Considering how old this game is, it truly has very well-done graphics. Although cartoony, the models and items work well with the player-created layout and I've rarely notices glitches or bugs with the models. This is one of the main reasons why I believe this game can still be popular today. During its time, it was not trying to pull off a realistic graphical setting, and so its cartoon-styled atmospheres appears now just as they were intended to over 15 years ago.

A typical tycoon game with endless choices for layout and management. Although the game will become monotonous by the end, having to start in the exact same state in each different level, there is a charm in creating a full-functioning hospital from the ground up that will surely come back a few months after the game has been milked dry. Although there are no differences in the story or bonus missions, there is the possibility of working on different styles and approaching challenges from different angles; as in many sim and tycoon games.
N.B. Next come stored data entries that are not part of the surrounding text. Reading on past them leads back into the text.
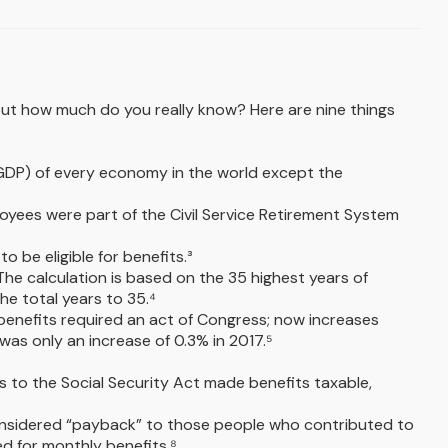
.
, but how much do you really know? Here are nine things
t (GDP) of every economy in the world except the
ployees were part of the Civil Service Retirement System
o be eligible for benefits.³
 The calculation is based on the 35 highest years of
he total years to 35.⁴
 benefits required an act of Congress; now increases
as only an increase of 0.3% in 2017.⁵
s to the Social Security Act made benefits taxable,
onsidered “payback” to those people who contributed to
d for monthly benefits.⁸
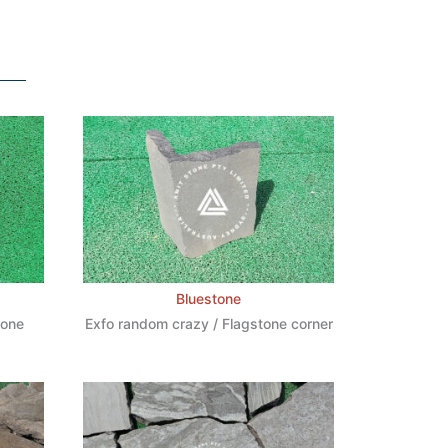
Bluestone
tone
Exfo random crazy / Flagstone corner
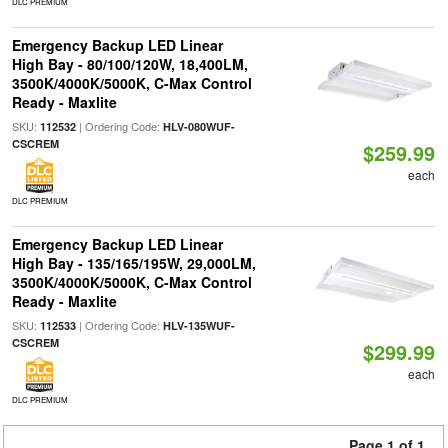
DLC PREMIUM
Emergency Backup LED Linear
High Bay - 80/100/120W, 18,400LM,
3500K/4000K/5000K, C-Max Control
Ready - Maxlite
SKU:
| Ordering Code:
112532
HLV-080WUF-
CSCREM
$259.99
each
DLC PREMIUM
Emergency Backup LED Linear
High Bay - 135/165/195W, 29,000LM,
3500K/4000K/5000K, C-Max Control
Ready - Maxlite
SKU:
| Ordering Code:
112533
HLV-135WUF-
CSCREM
$299.99
each
DLC PREMIUM
Page 1 of 1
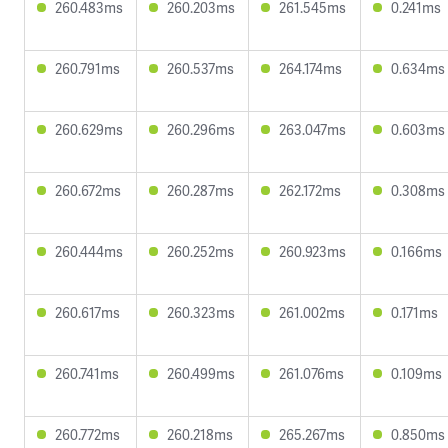
260.483ms
260.203ms
261.545ms
0.241ms
260.791ms
260.537ms
264.174ms
0.634ms
260.629ms
260.296ms
263.047ms
0.603ms
260.672ms
260.287ms
262.172ms
0.308ms
260.444ms
260.252ms
260.923ms
0.166ms
260.617ms
260.323ms
261.002ms
0.171ms
260.741ms
260.499ms
261.076ms
0.109ms
260.772ms
260.218ms
265.267ms
0.850ms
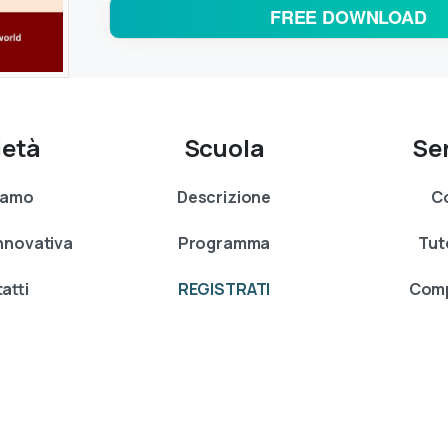
FREE DOWNLOAD
ietà
Scuola
Ser
siamo
Descrizione
Co
Innovativa
Programma
Tut
atti
REGISTRATI
Comp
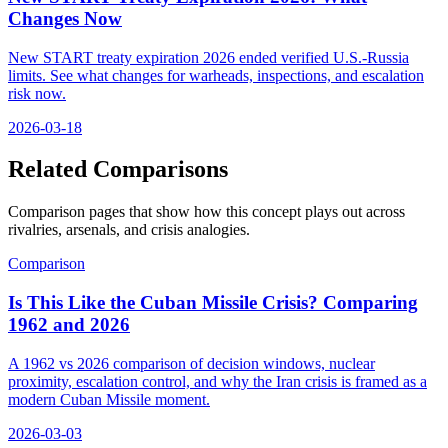
Changes Now
New START treaty expiration 2026 ended verified U.S.-Russia
limits. See what changes for warheads, inspections, and escalation
risk now.
2026-03-18
Related Comparisons
Comparison pages that show how this concept plays out across
rivalries, arsenals, and crisis analogies.
Comparison
Is This Like the Cuban Missile Crisis? Comparing
1962 and 2026
A 1962 vs 2026 comparison of decision windows, nuclear
proximity, escalation control, and why the Iran crisis is framed as a
modern Cuban Missile moment.
2026-03-03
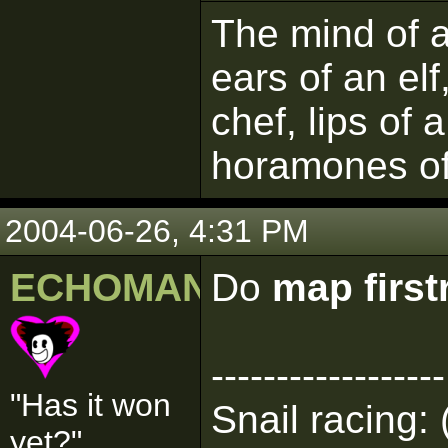
The mind of a 
ears of an elf
chef, lips of 
horamones of
2004-06-26, 4:31 PM
ECHOMAN
Do
map firs
------------------
"Has it won
Snail racing: 
yet?"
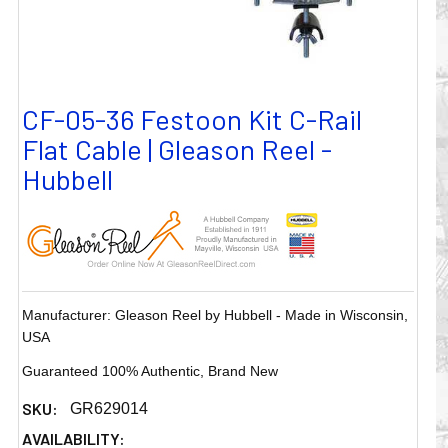
CF-05-36 Festoon Kit C-Rail
Flat Cable | Gleason Reel -
Hubbell
Manufacturer: Gleason Reel by Hubbell - Made in Wisconsin,
USA
Guaranteed 100% Authentic, Brand New
SKU:
GR629014
AVAILABILITY:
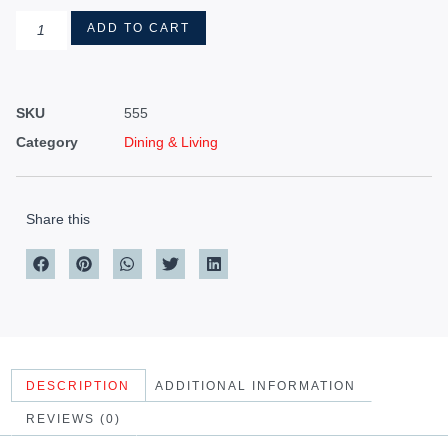
ADD TO CART
SKU
555
Category
Dining & Living
Share this
DESCRIPTION
ADDITIONAL INFORMATION
REVIEWS (0)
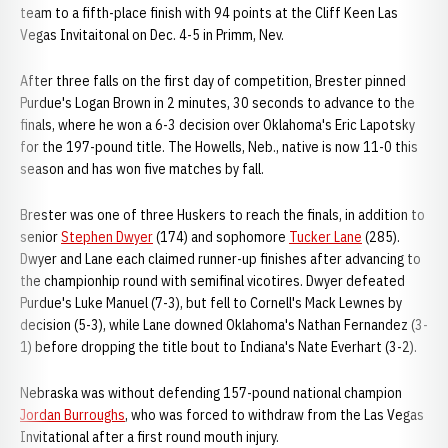
team to a fifth-place finish with 94 points at the Cliff Keen Las
Vegas Invitaitonal on Dec. 4-5 in Primm, Nev.
After three falls on the first day of competition, Brester pinned
Purdue's Logan Brown in 2 minutes, 30 seconds to advance to the
finals, where he won a 6-3 decision over Oklahoma's Eric Lapotsky
for the 197-pound title. The Howells, Neb., native is now 11-0 this
season and has won five matches by fall.
Brester was one of three Huskers to reach the finals, in addition to
senior
Stephen Dwyer
(174) and sophomore
Tucker Lane
(285).
Dwyer and Lane each claimed runner-up finishes after advancing to
the championhip round with semifinal vicotires. Dwyer defeated
Purdue's Luke Manuel (7-3), but fell to Cornell's Mack Lewnes by
decision (5-3), while Lane downed Oklahoma's Nathan Fernandez (3-
1) before dropping the title bout to Indiana's Nate Everhart (3-2).
Nebraska was without defending 157-pound national champion
Jordan Burroughs
, who was forced to withdraw from the Las Vegas
Invitational after a first round mouth injury.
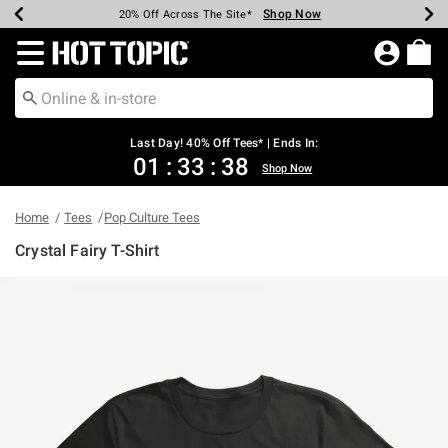
Shop Now
Shop Now
Shop Now
Shop Now
Shop Now
Shop Now
Shop Now
Earn Hot Cash Every $40 Spent*
Up To 50% Off Select Styles*
Up To 40% Off Backpacks*
Up To 60% Off Clearance*
20% Off Across The Site*
Free Shipping Over $75*
Free Pickup In-Store*
Redirect to Hot Topic Home Page
Last Day! 40% Off Tees* | Ends In:
01
:
33
:
38
Shop Now
Home
Tees
Pop Culture Tees
Crystal Fairy T-Shirt
5 out of 5 Customer Rating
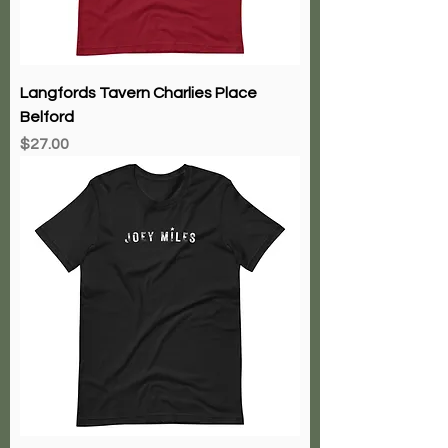
Langfords Tavern Charlies Place
Belford
Price
$27.00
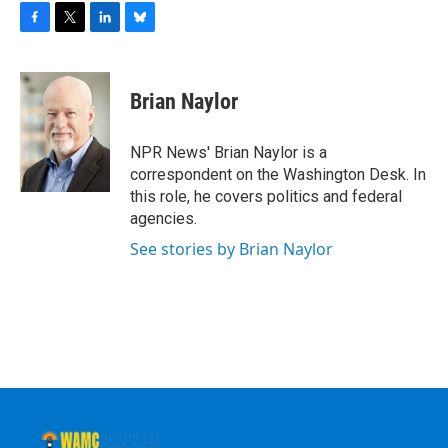
F
T
L
B
a
w
i
l
c
i
n
u
e
t
k
e
Brian Naylor
b
t
e
s
o
e
d
k
o
r
I
y
NPR News' Brian Naylor is a
k
n
correspondent on the Washington Desk. In
this role, he covers politics and federal
agencies.
See stories by Brian Naylor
By comparison to similar games of this time, I believe that Theme Hospital is right on par with the business strategy genre. Being that the game is over 15 years old, it holds a number of shortcomings when comparing to the modern business strategy games of today, but I believe that it is certainly worth a play and still holds a certain charm that will keep in tucked away in a collection to be played for a month or so each year.